__EXERCISE PROMPT__.
Reproduce the lines below exactly, from the one containing "(374, 231) = (445, 263): red speaker -> globe" through the one containing "camera: 45 degrees right, 10 degrees up", both included. Leave out any pictures.

__THE RECORDS__.
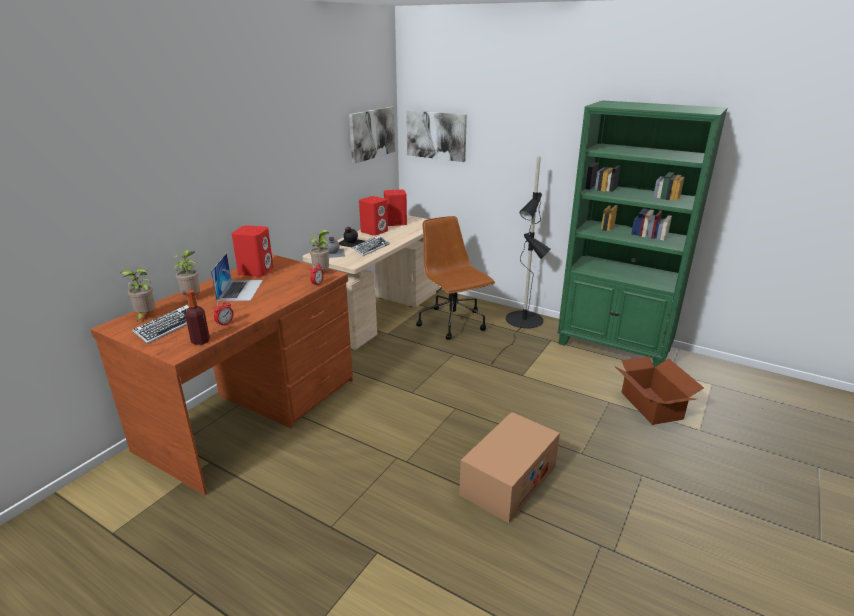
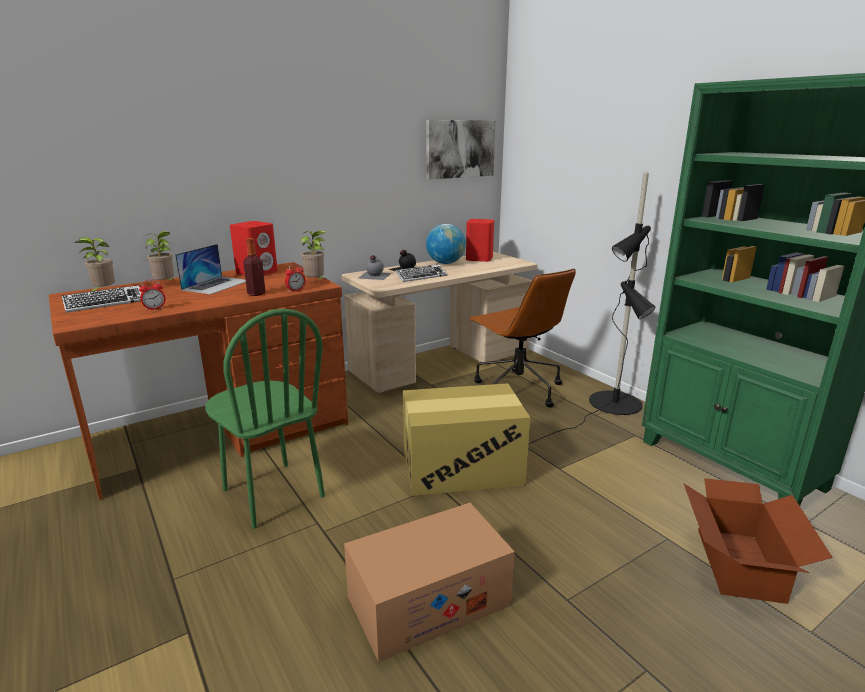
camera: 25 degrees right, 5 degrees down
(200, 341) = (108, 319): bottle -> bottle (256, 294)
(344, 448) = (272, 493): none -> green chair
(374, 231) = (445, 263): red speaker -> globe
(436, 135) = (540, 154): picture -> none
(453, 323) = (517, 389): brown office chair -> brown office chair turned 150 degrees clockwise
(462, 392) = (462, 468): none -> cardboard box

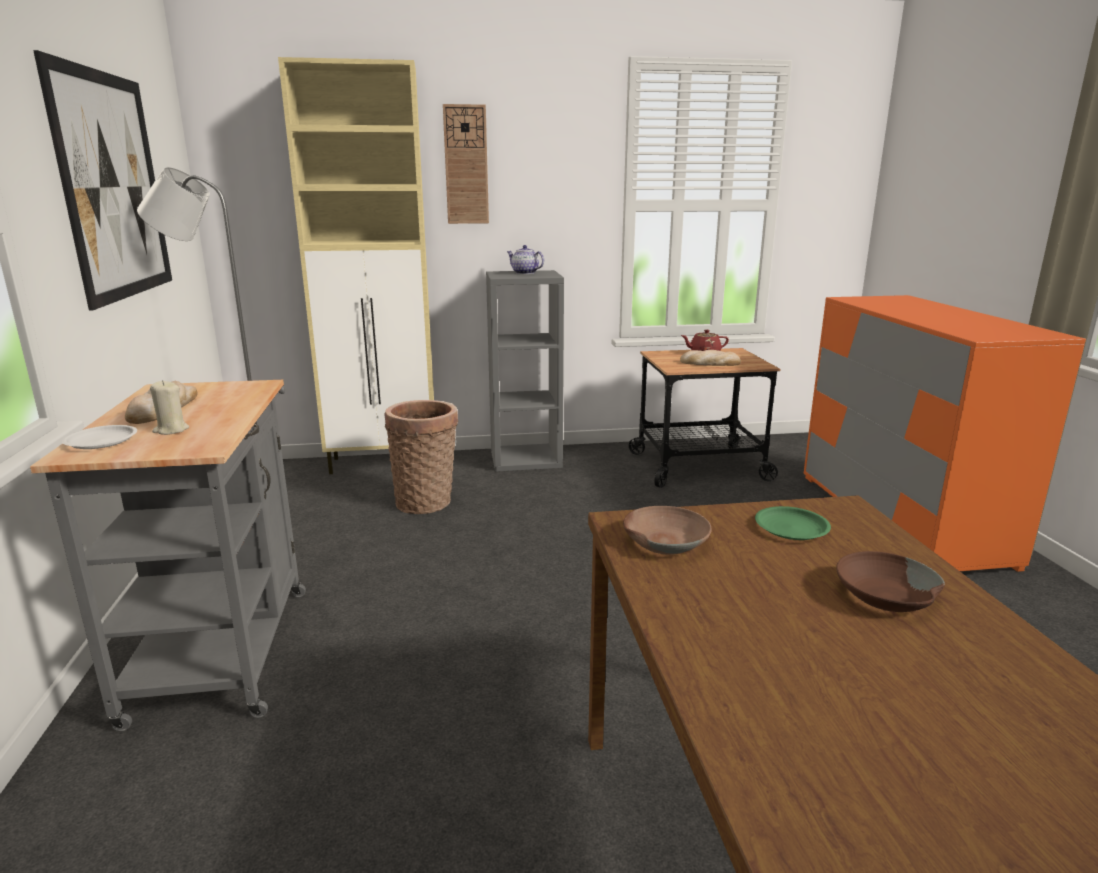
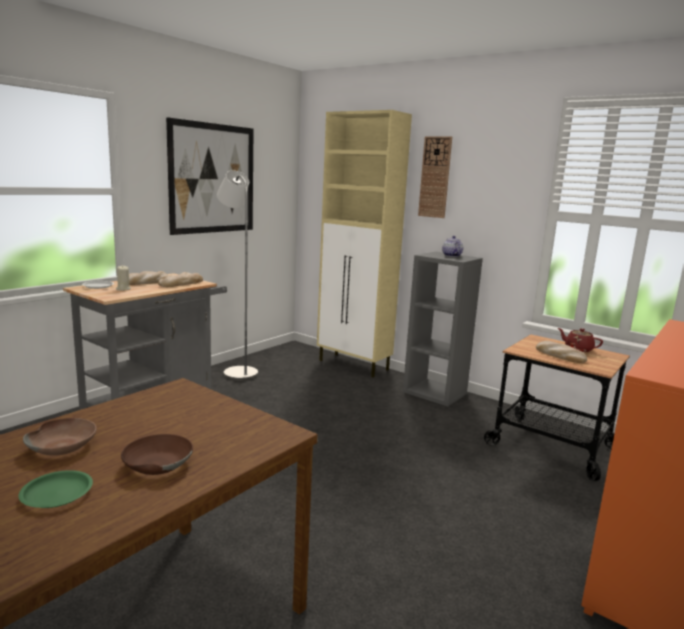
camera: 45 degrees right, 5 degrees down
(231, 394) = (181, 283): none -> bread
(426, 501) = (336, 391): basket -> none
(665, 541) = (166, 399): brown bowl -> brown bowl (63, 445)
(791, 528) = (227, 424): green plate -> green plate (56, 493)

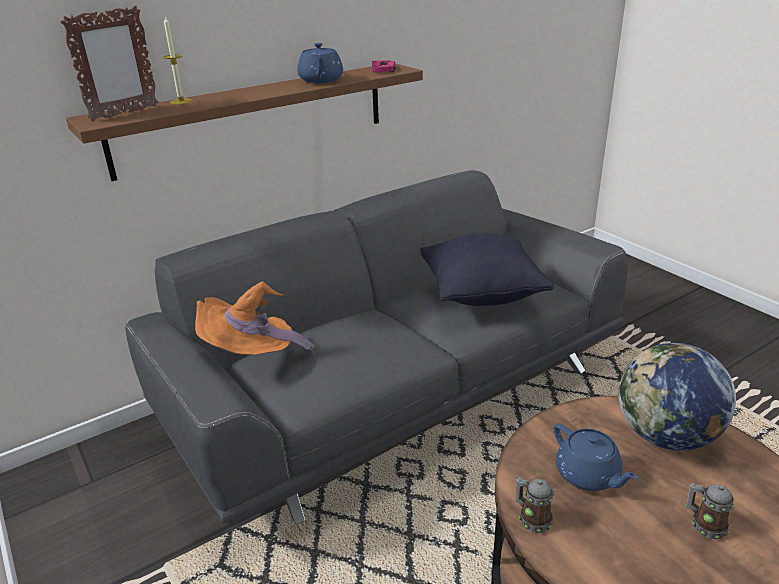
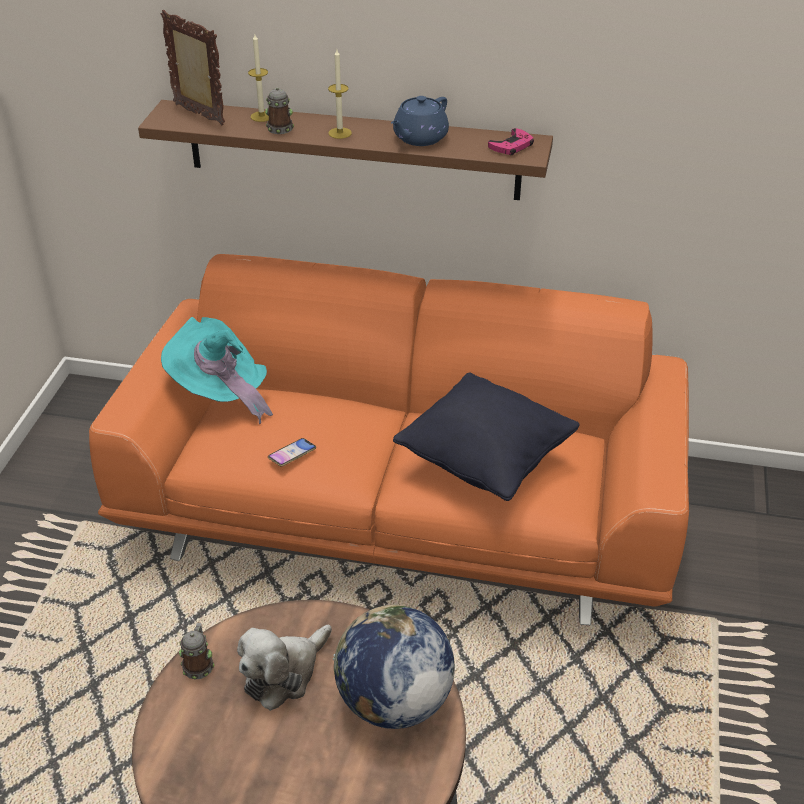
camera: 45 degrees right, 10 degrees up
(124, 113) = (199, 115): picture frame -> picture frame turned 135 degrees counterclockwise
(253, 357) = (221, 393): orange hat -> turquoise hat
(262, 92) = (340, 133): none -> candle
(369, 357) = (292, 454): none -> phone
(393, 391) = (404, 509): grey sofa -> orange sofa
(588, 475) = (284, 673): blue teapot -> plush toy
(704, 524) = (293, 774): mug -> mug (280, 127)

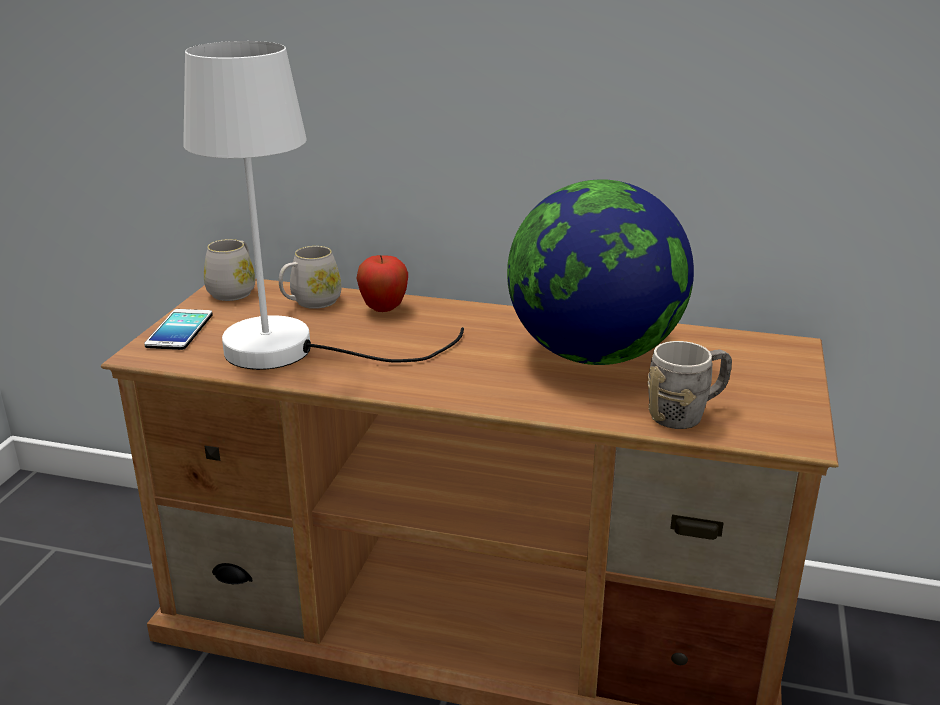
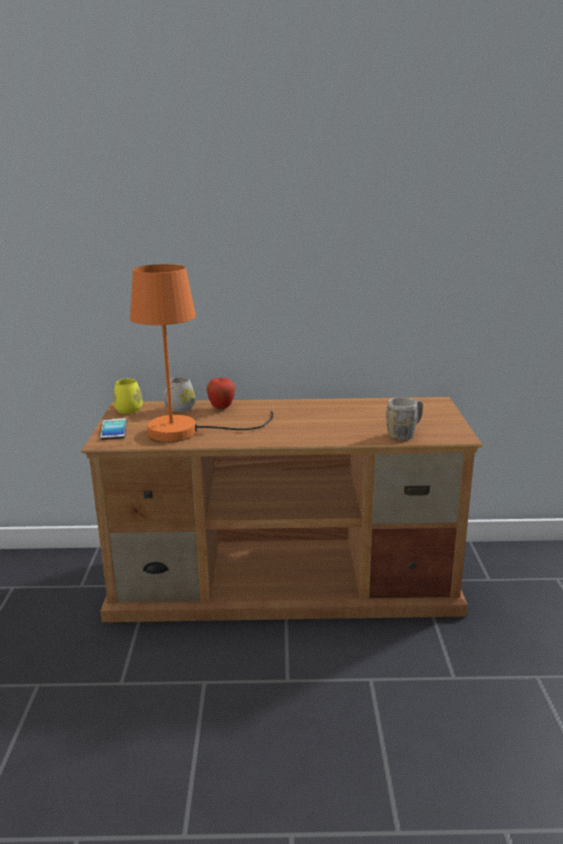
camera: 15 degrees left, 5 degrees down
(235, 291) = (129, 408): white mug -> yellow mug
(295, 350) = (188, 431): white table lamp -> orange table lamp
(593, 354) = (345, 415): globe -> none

__COMPLETED EXERCISE__.
(374, 231) = (445, 263): red speaker -> globe
(436, 135) = (540, 154): picture -> none
(453, 323) = (517, 389): brown office chair -> brown office chair turned 150 degrees clockwise
(462, 392) = (462, 468): none -> cardboard box

camera: 45 degrees right, 5 degrees down
(231, 394) = (181, 283): none -> bread
(426, 501) = (336, 391): basket -> none
(665, 541) = (166, 399): brown bowl -> brown bowl (63, 445)
(791, 528) = (227, 424): green plate -> green plate (56, 493)

camera: 45 degrees right, 10 degrees up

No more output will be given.